Scene geometry reasoning data:
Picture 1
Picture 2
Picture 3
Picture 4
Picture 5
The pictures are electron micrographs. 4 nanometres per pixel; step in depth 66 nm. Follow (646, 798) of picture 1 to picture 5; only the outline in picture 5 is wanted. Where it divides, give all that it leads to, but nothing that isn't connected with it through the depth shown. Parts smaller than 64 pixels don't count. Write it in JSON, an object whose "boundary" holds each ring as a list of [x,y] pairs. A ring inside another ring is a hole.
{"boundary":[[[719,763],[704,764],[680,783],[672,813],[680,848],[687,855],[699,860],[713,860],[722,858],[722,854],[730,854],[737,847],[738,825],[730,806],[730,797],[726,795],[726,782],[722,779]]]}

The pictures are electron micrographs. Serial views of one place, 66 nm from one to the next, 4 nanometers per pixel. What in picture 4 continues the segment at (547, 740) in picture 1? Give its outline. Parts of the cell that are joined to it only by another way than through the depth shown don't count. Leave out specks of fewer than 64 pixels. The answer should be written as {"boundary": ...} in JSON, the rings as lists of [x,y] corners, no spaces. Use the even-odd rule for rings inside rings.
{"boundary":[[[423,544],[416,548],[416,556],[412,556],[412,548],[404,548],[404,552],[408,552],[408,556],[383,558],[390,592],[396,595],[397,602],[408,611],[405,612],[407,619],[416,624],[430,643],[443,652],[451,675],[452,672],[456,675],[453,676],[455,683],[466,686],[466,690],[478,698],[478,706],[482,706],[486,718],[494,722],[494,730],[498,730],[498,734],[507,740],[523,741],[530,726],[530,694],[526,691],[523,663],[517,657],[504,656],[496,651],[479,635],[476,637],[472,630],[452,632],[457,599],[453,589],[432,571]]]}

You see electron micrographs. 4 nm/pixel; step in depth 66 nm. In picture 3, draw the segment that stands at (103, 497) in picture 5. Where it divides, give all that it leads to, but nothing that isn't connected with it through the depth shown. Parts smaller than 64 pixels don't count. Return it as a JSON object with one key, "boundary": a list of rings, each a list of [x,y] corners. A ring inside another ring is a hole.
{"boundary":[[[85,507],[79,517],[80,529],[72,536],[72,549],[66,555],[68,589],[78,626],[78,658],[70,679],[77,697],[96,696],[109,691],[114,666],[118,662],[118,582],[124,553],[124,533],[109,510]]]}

* ACTION ITEM: Each record shown above is to be given again exactly.

* COMPLETED EXERCISE:
Picture 1
Picture 2
Picture 3
Picture 4
Picture 5
The pictures are electron micrographs. 4 nanometres per pixel; step in depth 66 nm. Follow (646, 798) of picture 1 to picture 5; only the outline in picture 5 is wanted. Where it divides, give all that it leads to, but nothing that isn't connected with it through the depth shown. Parts smaller than 64 pixels don't count. Write it in JSON, an object whose "boundary" holds each ring as a list of [x,y] pairs. A ring inside another ring is a hole.
{"boundary":[[[719,763],[704,764],[680,783],[672,813],[680,848],[687,855],[699,860],[713,860],[722,858],[722,854],[730,854],[737,847],[738,825],[730,806],[730,797],[726,795],[726,782],[722,779]]]}

The pictures are electron micrographs. Serial views of one place, 66 nm from one to the next, 4 nanometers per pixel. What in picture 4 continues the segment at (547, 740) in picture 1? Give its outline. Parts of the cell that are joined to it only by another way than through the depth shown don't count. Leave out specks of fewer than 64 pixels. The answer should be written as {"boundary": ...} in JSON, the rings as lists of [x,y] corners, no spaces. Use the even-odd rule for rings inside rings.
{"boundary":[[[423,544],[416,548],[416,556],[412,556],[412,548],[404,548],[404,552],[408,552],[408,556],[383,558],[390,592],[396,595],[397,602],[408,611],[405,612],[407,619],[416,624],[430,643],[443,652],[451,675],[452,672],[456,675],[453,676],[455,683],[466,686],[466,690],[478,698],[478,706],[482,706],[486,718],[494,722],[494,730],[498,730],[498,734],[507,740],[523,741],[530,726],[530,694],[526,691],[523,663],[517,657],[504,656],[496,651],[479,635],[476,637],[472,630],[452,632],[457,599],[453,589],[432,571]]]}

You see electron micrographs. 4 nm/pixel; step in depth 66 nm. In picture 3, draw the segment that stands at (103, 497) in picture 5. Where it divides, give all that it leads to, but nothing that isn't connected with it through the depth shown. Parts smaller than 64 pixels don't count. Return it as a JSON object with one key, "boundary": a list of rings, each a list of [x,y] corners. A ring inside another ring is a hole.
{"boundary":[[[85,507],[79,517],[80,529],[72,536],[72,549],[66,555],[68,589],[78,626],[78,658],[70,679],[77,697],[96,696],[109,691],[114,666],[118,662],[118,582],[124,553],[124,533],[109,510]]]}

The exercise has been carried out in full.